» **Supplied data**:
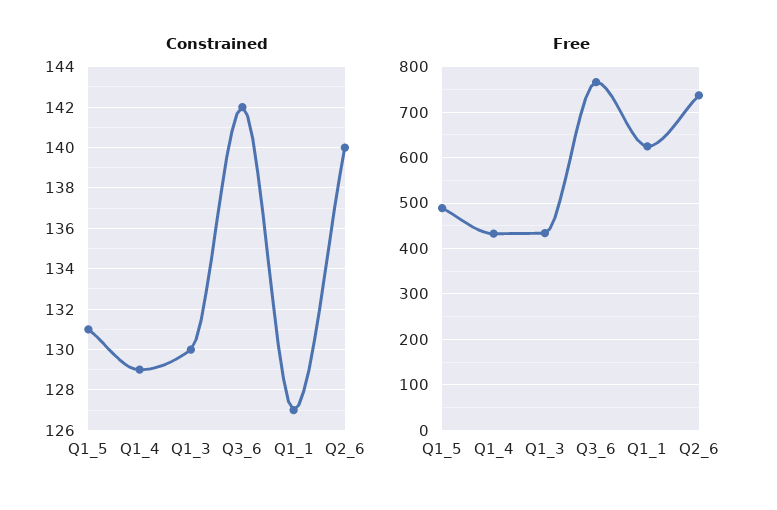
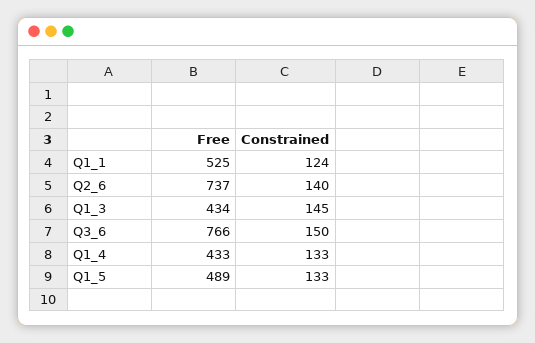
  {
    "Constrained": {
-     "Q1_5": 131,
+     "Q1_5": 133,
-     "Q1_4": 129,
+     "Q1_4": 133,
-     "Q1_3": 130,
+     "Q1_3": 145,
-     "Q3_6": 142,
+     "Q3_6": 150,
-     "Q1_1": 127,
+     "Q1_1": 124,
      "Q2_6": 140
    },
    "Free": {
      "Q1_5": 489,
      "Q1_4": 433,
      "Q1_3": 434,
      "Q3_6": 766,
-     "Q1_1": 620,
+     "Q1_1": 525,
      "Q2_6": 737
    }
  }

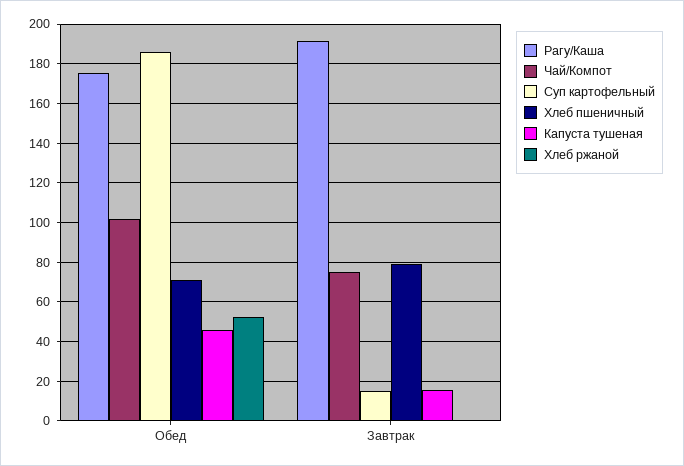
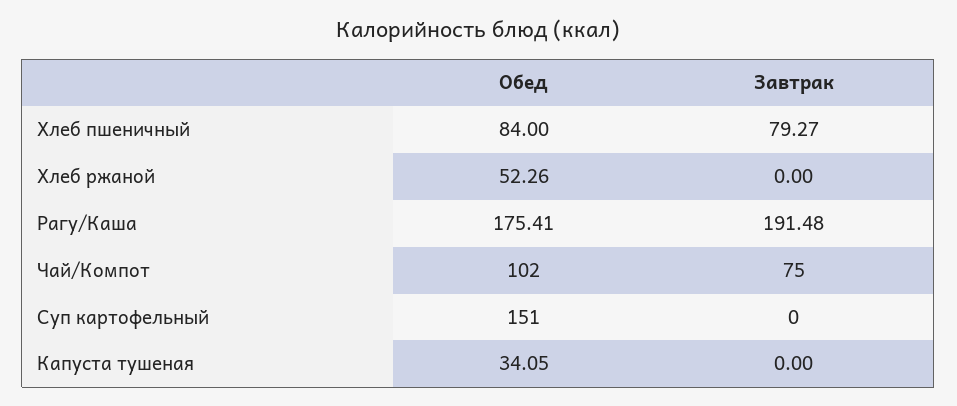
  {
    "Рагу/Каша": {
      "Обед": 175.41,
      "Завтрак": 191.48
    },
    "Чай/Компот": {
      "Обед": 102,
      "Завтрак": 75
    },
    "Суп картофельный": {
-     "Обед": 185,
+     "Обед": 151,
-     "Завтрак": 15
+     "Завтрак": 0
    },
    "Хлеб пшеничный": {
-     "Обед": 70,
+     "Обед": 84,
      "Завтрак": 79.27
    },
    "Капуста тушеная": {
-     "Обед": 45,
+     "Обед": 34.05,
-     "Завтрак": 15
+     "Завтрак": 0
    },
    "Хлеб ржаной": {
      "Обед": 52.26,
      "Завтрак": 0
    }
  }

» **What the exercise asks**: Please give the data above again in exact form and omit every picture.

» **Result below**:
  {
    "Constrained": {
-     "Q1_5": 131,
+     "Q1_5": 133,
-     "Q1_4": 129,
+     "Q1_4": 133,
-     "Q1_3": 130,
+     "Q1_3": 145,
-     "Q3_6": 142,
+     "Q3_6": 150,
-     "Q1_1": 127,
+     "Q1_1": 124,
      "Q2_6": 140
    },
    "Free": {
      "Q1_5": 489,
      "Q1_4": 433,
      "Q1_3": 434,
      "Q3_6": 766,
-     "Q1_1": 620,
+     "Q1_1": 525,
      "Q2_6": 737
    }
  }

  {
    "Рагу/Каша": {
      "Обед": 175.41,
      "Завтрак": 191.48
    },
    "Чай/Компот": {
      "Обед": 102,
      "Завтрак": 75
    },
    "Суп картофельный": {
-     "Обед": 185,
+     "Обед": 151,
-     "Завтрак": 15
+     "Завтрак": 0
    },
    "Хлеб пшеничный": {
-     "Обед": 70,
+     "Обед": 84,
      "Завтрак": 79.27
    },
    "Капуста тушеная": {
-     "Обед": 45,
+     "Обед": 34.05,
-     "Завтрак": 15
+     "Завтрак": 0
    },
    "Хлеб ржаной": {
      "Обед": 52.26,
      "Завтрак": 0
    }
  }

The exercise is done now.